- Supply chain transparency is the key idea behind the quick uptake of blockchain tech in the supply chain
Blockchain’s former associations with emerging cryptocurrencies are now firmly in the rear view.
These days, the potential of the technology is touted in perhaps hundreds of use cases, but the use of the technology to increase transparency in supply chains is one of the more commonplace.
Blockchain, or distributed ledger technology, can enable the secure linking and redistribution of records, with each record corresponding to another ‘block’ of data that can be duplicated and verified as secure, reliable versions of the records for those that have access to the system.
Blockchain tech had been producing results in many tests and pilot programs, particularly in the fintech sector, and while Gartner predicts around 80% of initiatives in the supply chain will remain in the pilot stage through 2022, so far trials are bearing fruit.
Blockchain can bring huge benefits to logistically-heavy operations, which might have thousands if not millions of individual assets to be transported, enabling each asset to be tracked with a high degree of certainty. The transmission of goods along the supply chain route (for instance, tracking a delivery from its specific warehouse shelf all the way to the specific delivery address) can be securely and independently authenticated.
With such dependability, numerous organizations have been pilot-testing blockchain applications in their supply chains, especially those firms that have a truly globalized manufacturing and distribution system. Such was the case for both newer and traditional automotive trendsetters, Tesla and BMW, who make use of the Hyperledger Fabric blockchain protocol to accurately track their complex supply ecosystems.

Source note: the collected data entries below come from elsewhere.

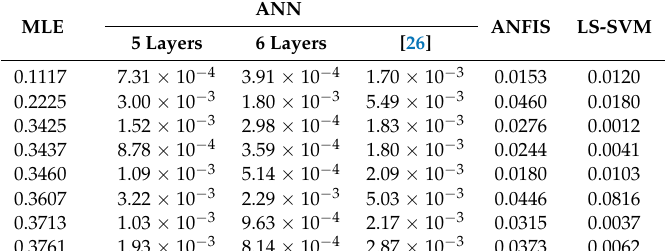
Table 4. RMSE obtained during the validation stage with a six steps ahead prediction horizon. ANN MLE ANFIS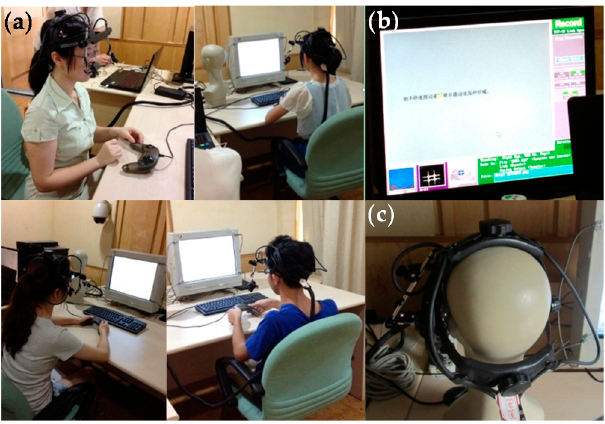
Figure 4. Experimental process: ( a ) Participants doing the eye-tracking experiment in the lab; ( b ) The calibration process of the eye-tracking sensors; ( c ) The eye-tracker helmet (EyeLink II) used in this experiment.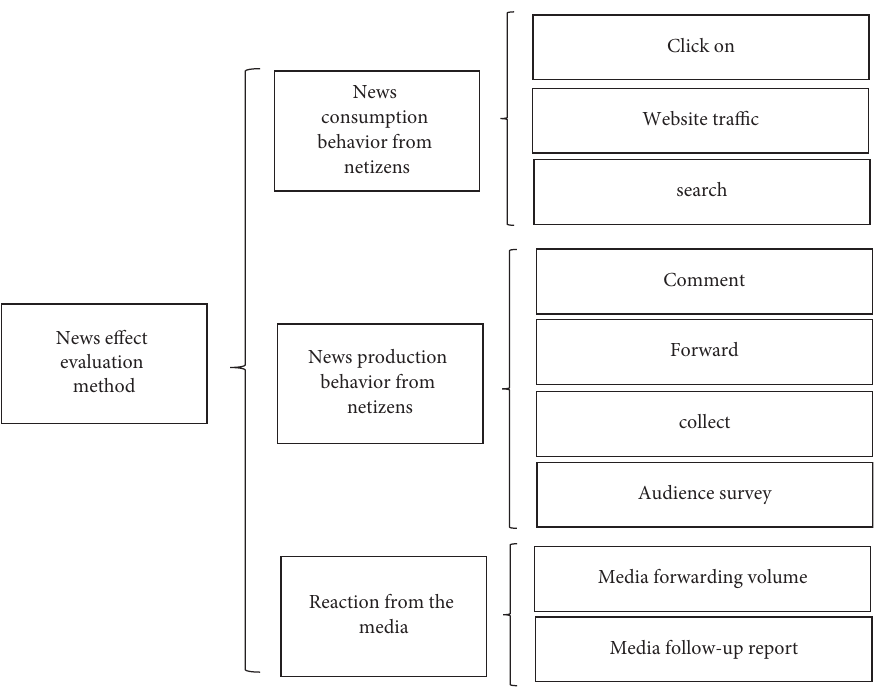
Figure 5: Evaluation method of news dissemination effect.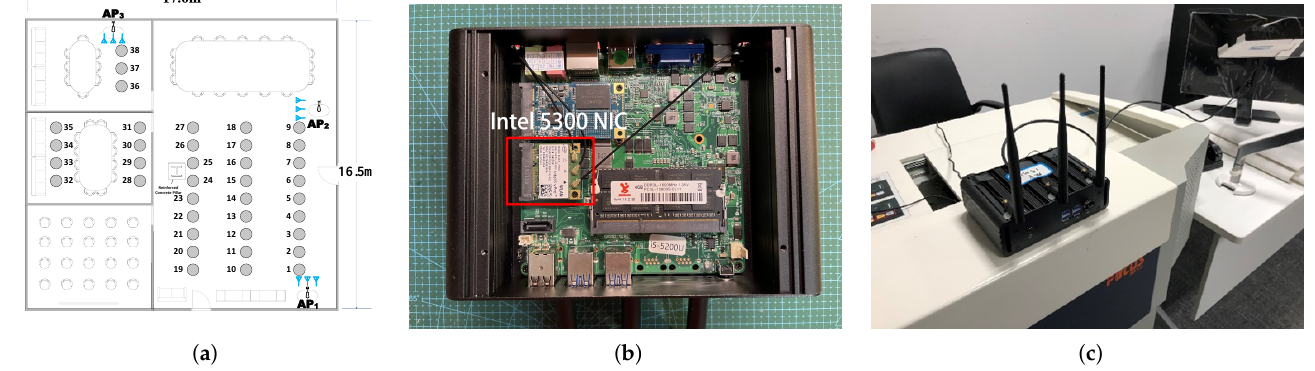
Figure 5. Experimental configurations. ( a ) There are 38 TPs and the blue symbols show the orientation of the antenna array; ( b ) ICC with Intel 5300 NIC; ( c ) practical deployment of APs.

Tesla’s chain was part of a blockchain pilot at the Port of Shanghai, where parts and manifests from the US and Europe were gathered and assembled in China. Tesla worked with the Shanghai International Port Group (SIPG) and shipping management technology provider CargoSmart to authenticate the Tesla parts and to maintain proper records.

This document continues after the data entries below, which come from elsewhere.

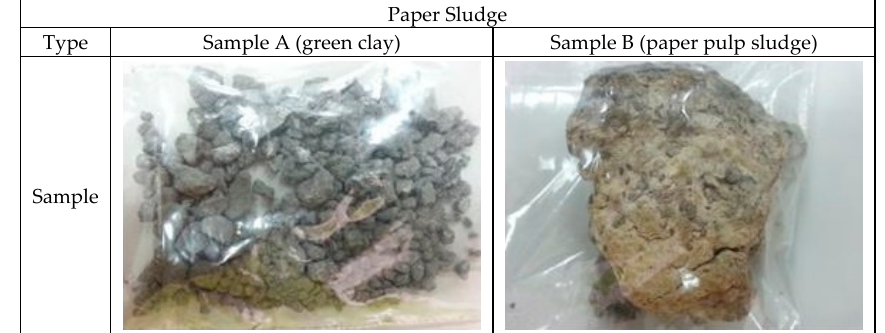
Figure 1. Paper sludge samples.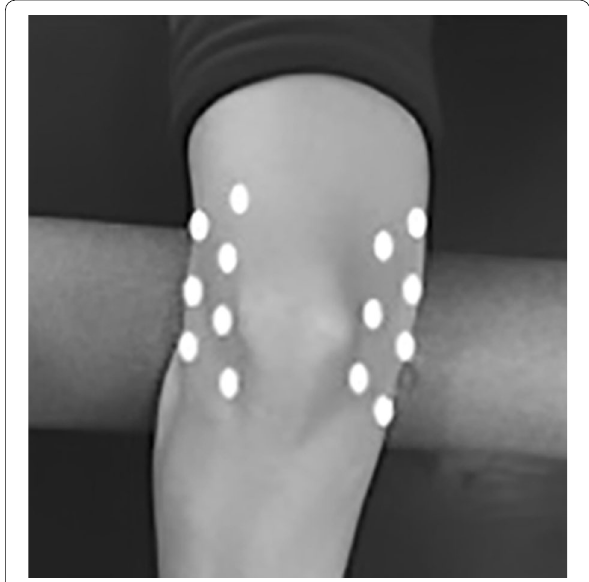
Fig. 1 PBMT irradiation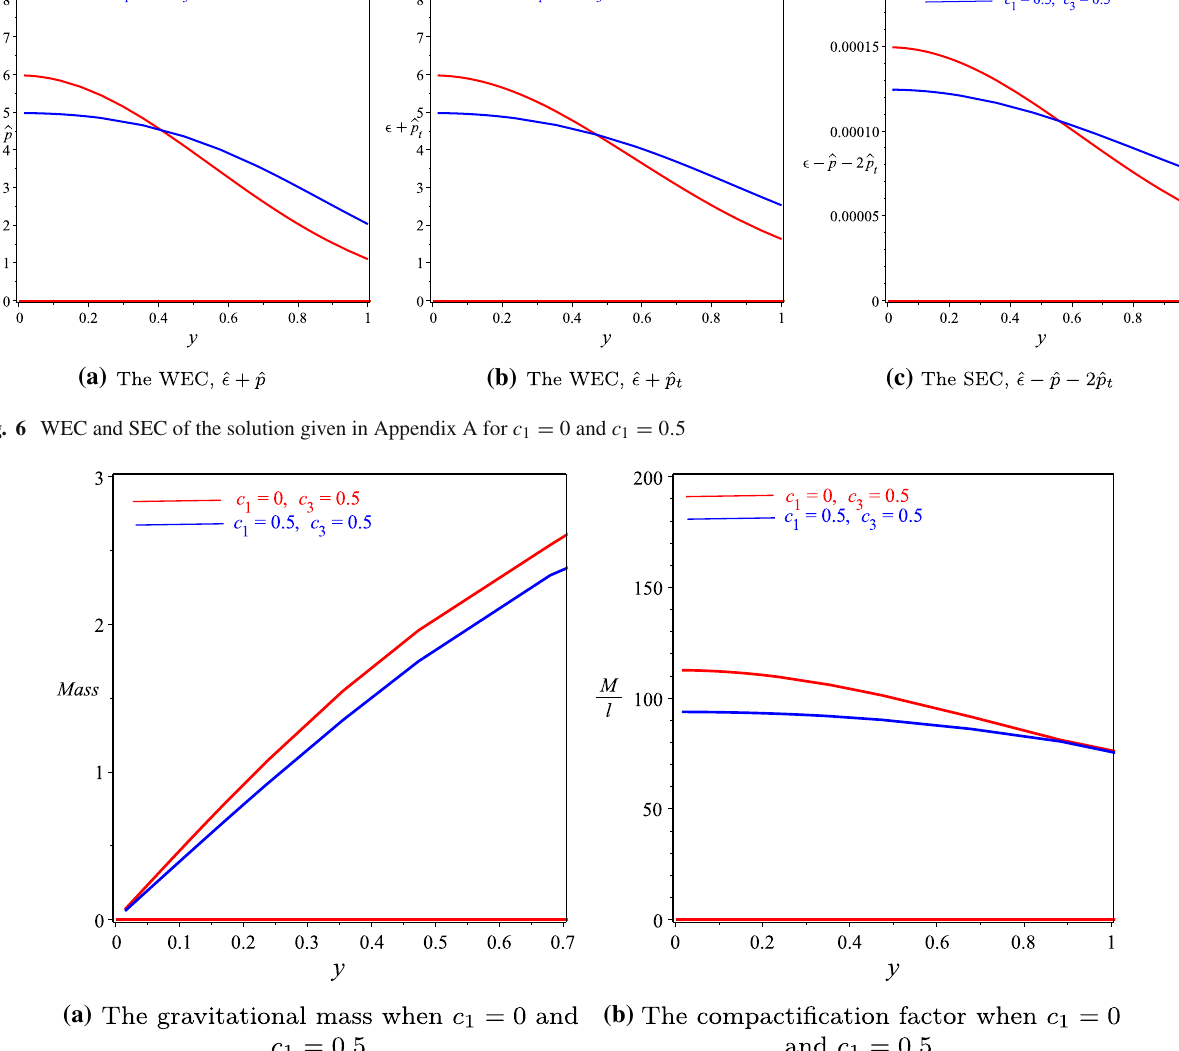
Fig. 7 The gravitational mass and compactification factor of solution given in Appendix A for c 1 = 0 and c 1 = 0 .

BMW went the extra mile to streamline its own blockchain known as PartChain, which the BMW Group hopes will be its own answer to immediate, reliable, and scalable components tracing from anywhere along its supply chain route.

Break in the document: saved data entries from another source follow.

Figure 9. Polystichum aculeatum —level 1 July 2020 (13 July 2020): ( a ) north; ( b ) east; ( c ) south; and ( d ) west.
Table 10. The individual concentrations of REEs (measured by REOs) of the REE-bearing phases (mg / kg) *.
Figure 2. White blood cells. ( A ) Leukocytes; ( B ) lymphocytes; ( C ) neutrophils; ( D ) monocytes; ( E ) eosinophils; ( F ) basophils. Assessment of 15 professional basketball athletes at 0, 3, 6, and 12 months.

Meanwhile, IBM partnered with shipping conglomerate Maersk to launch the TRADELens shipping solution on the blockchain. TRADELens is the world’s first blockchain-enabled shipping solution, with more than 90 organizations from all links in the supply chain already signed up to participate in the global project, including a variety of port and terminal operators, and customs officials from a number of Asia Pacific (APAC) locations including Saudi Arabia, Singapore, Australia, and now the Indian subcontinent as well with a pilot project in the works to digitize the last few shipping documentation necessary.
A new study by QBIS estimates that improved document flows and supply chain visibility offered by digital solutions such as TradeLens potentially could save importers coming through Nhava Sheva, India’s largest port, up to US$220 million a year and exporters up to US$40 million in lower transport and logistics costs, notably from the shorter lead time and less frequent delays caused by tapping a reliable blockchain shipping solution like TRADELens.